Curiosity is key to this – and to effective communication generally. Wondering why we experience the world differently than our kin increases our understanding of one another. We also need to encourage an unconditional acceptance of whoever we, and our kin, are, having compassion for, and empathy with, those around us. Deep, empathic listening is the most powerful tool in communication. If we give someone the experience of being heard, it changes them (it physically rewires their brains) and it makes them much more open to listening to others in turn. Without practice, empathy can decline both with distance (as we spread around the world) and with affluence (we tend to become less dependent on others, and so less trusting of them, the more we own).
We also need to deal with the things that trouble us, rather than pretending they do not and “stewing in our own juices”. How best to do that varies from culture to culture. Some may have a direct, face to face, conversation. Others may meet but rely heavily on metaphor, and here well developed storytelling/listening skills are crucial. Others will involve family elders or community leaders (or even an outside intervenor) to act as go-between. There is no right or wrong approach, only what works for those involved.
Individually, miscommunication would be minimised if we could learn how to be physically and mentally present, both for ourselves and for each other; if we come to realise that our thoughts and emotions come and go and do not define who we are; and that no situation lasts forever. Healthy communication needs an acceptance of the shifting nature of our moods, and of the moods of others. That in turn requires a degree of self-awareness and mindfulness. Mindful awareness of ourselves and those around us reduces the chances of miscommunication, and the loss of trust and toxic conflict it can lead to. In a family business, it should be encouraged as a skill that requires ongoing training.

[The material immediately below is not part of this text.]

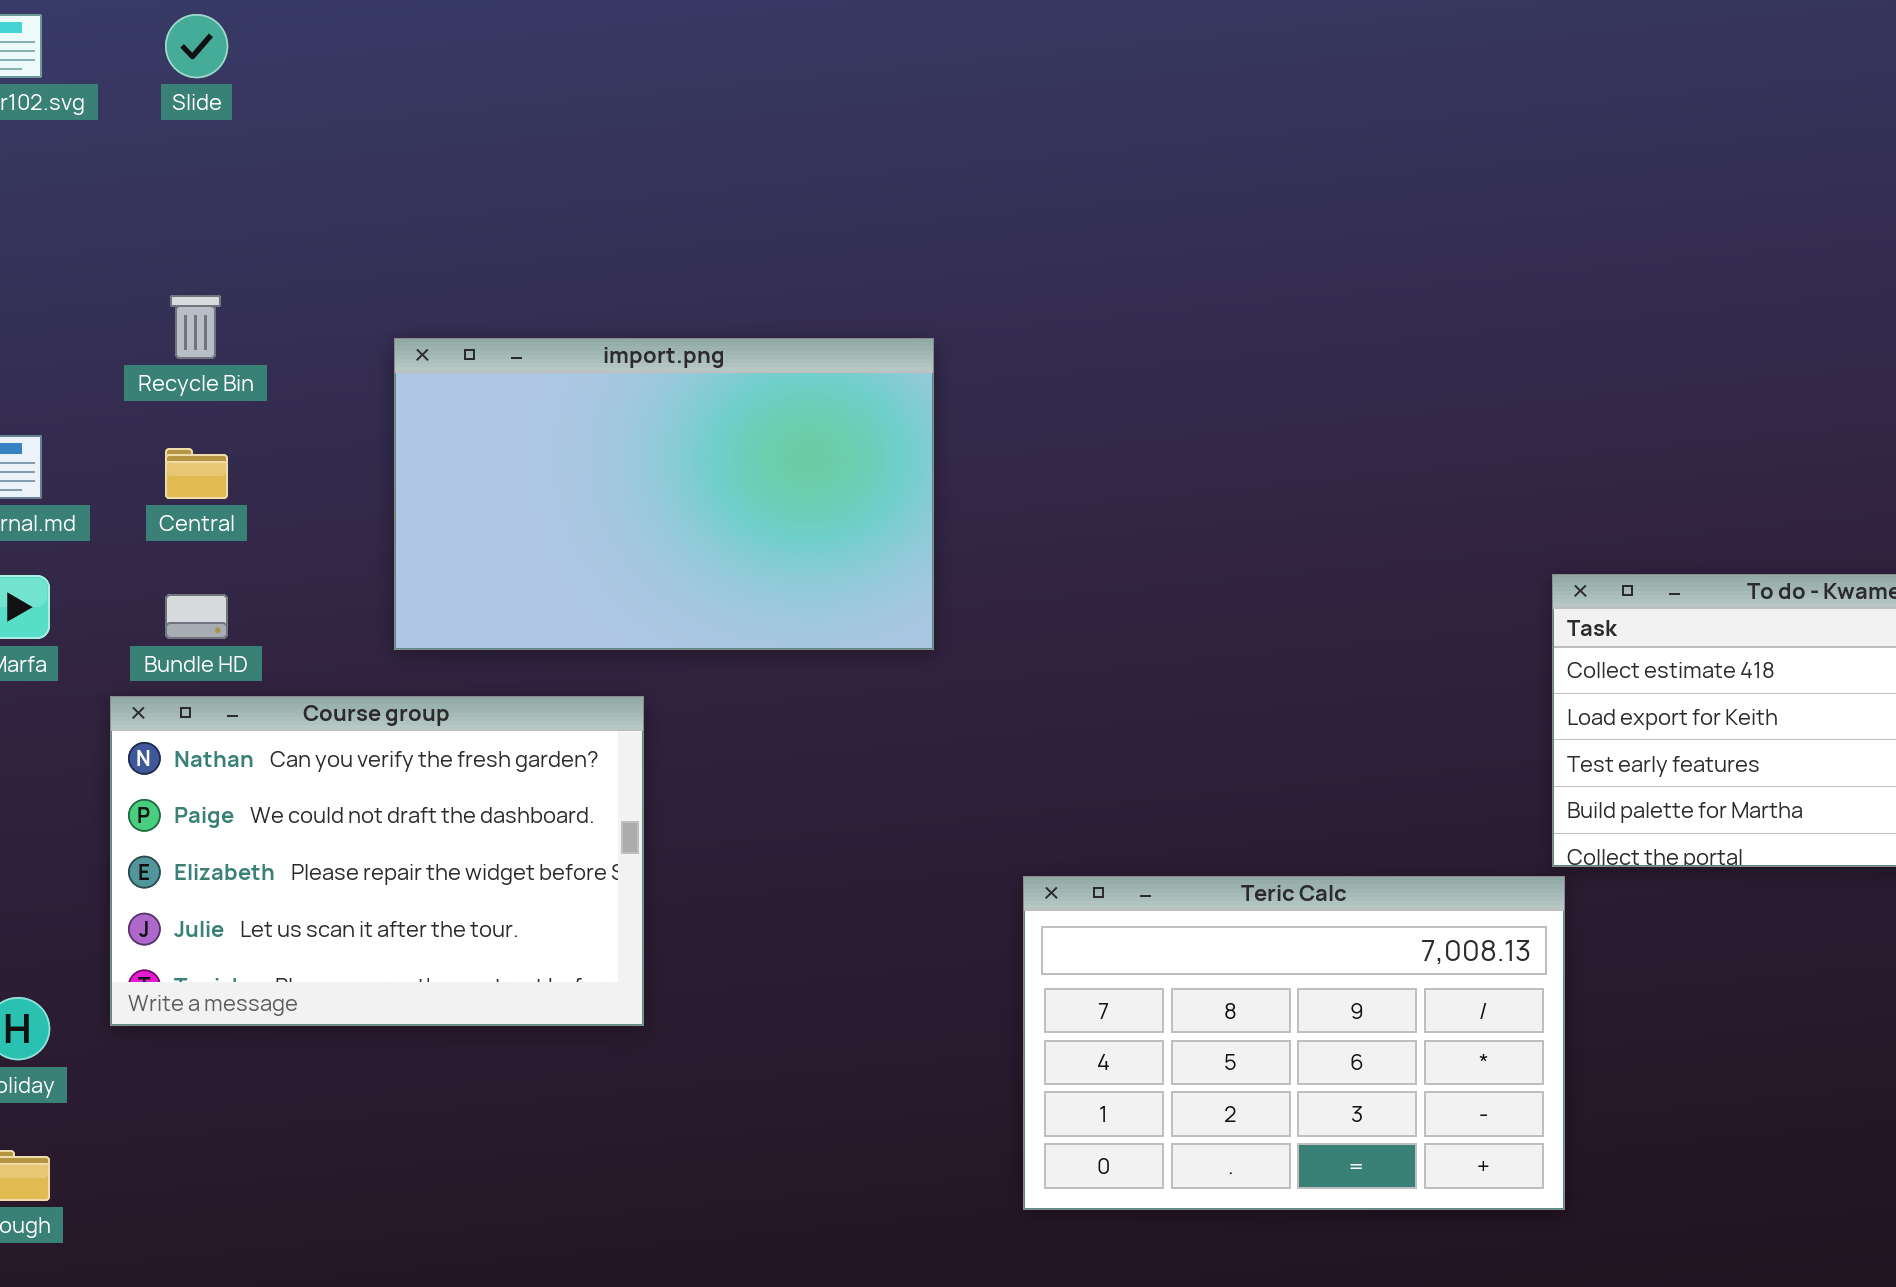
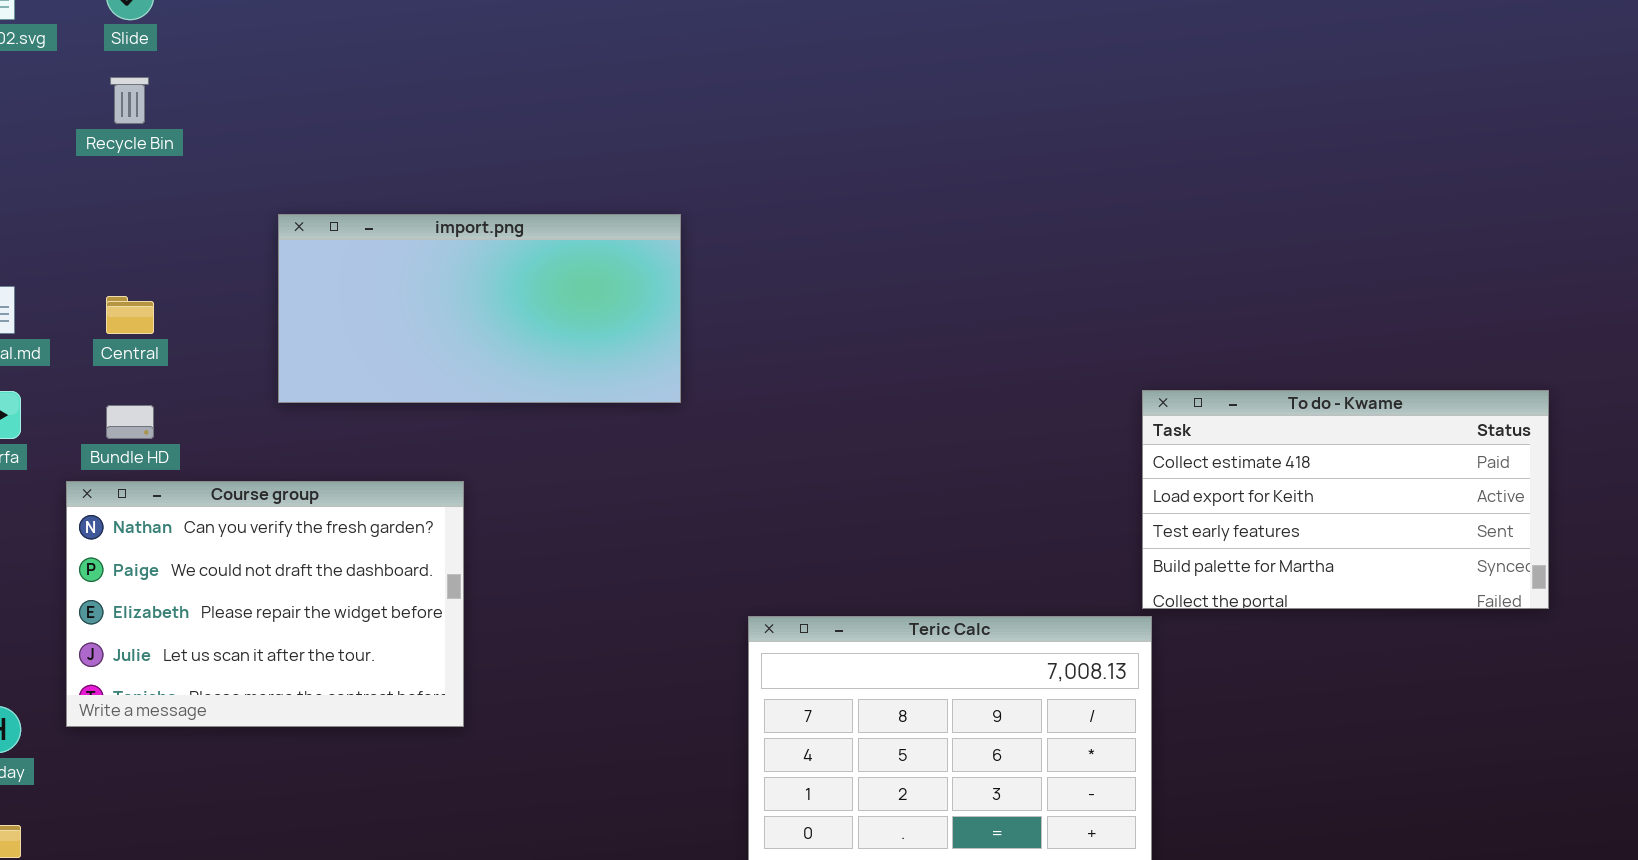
Recycle Bin: [170,295,221,359] -> [110,77,149,124], moved
import.png: [394,338,934,650] -> [278,214,681,403], resized

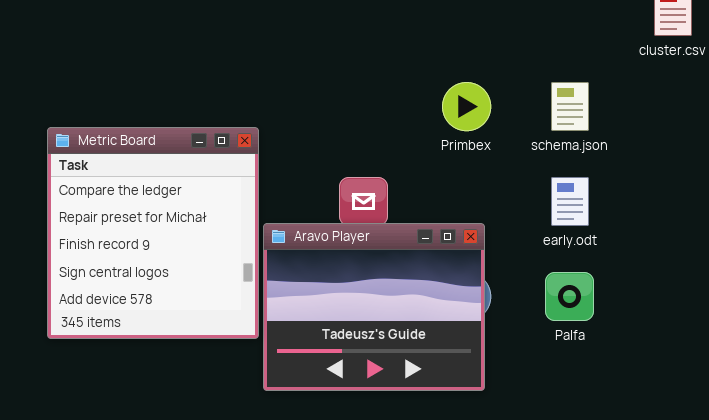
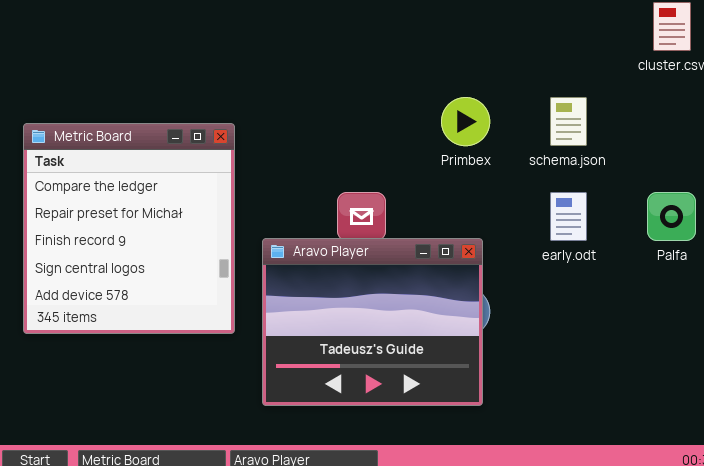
Metric Board: [47,127,259,339] -> [23,123,235,334], moved
Palfa: [545,272,594,321] -> [647,192,696,241], moved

Breaking out of miscommunication
Most families only become aware of a lack of communication when its effects are felt in relations between family members, and that realisation itself often makes the miscommunication worse. There are several steps that families can take to break out of that cycle:
A family member might take on the role of mediator. Some families will never be comfortable having an outsider involved, so the family members must manage the situation themselves. Anyone willing to do this clearly needs to learn the appropriate skills. It is very important to know when to step out of a situation to collect ourselves; to “count to ten”. Being mindful can help us take a step back at the critical moment.
It can also be helpful to find a confidant; someone in whom we can confide, and who has no vested interest in our decisions. Just talking freely about our concerns to someone who really knows how to listen is an inherently reflective process. Men used to confide in their barbers, women in their hairdressers. As the sense of community lessens in modern society, so these relationships of confidence are harder to come by in our daily lives. Perhaps it is time for a revival of our listening skills.
Advisors may be able to help families through difficult times, but most professionals now are technical experts in their specialist fields. The best contribution they can make may be to use their relationship with the family to help them to engage with someone who is expert in conflict and communication, someone who can provide a process that will enable the family to find solutions that work for it.
Communication will always remain a challenge, particularly for families in businesses. However, it is much more about our brains than people think. Purposefully learning to listen, to respond after reflection and to be mindful in our dealings with others may just prevent the family story having a premature ending.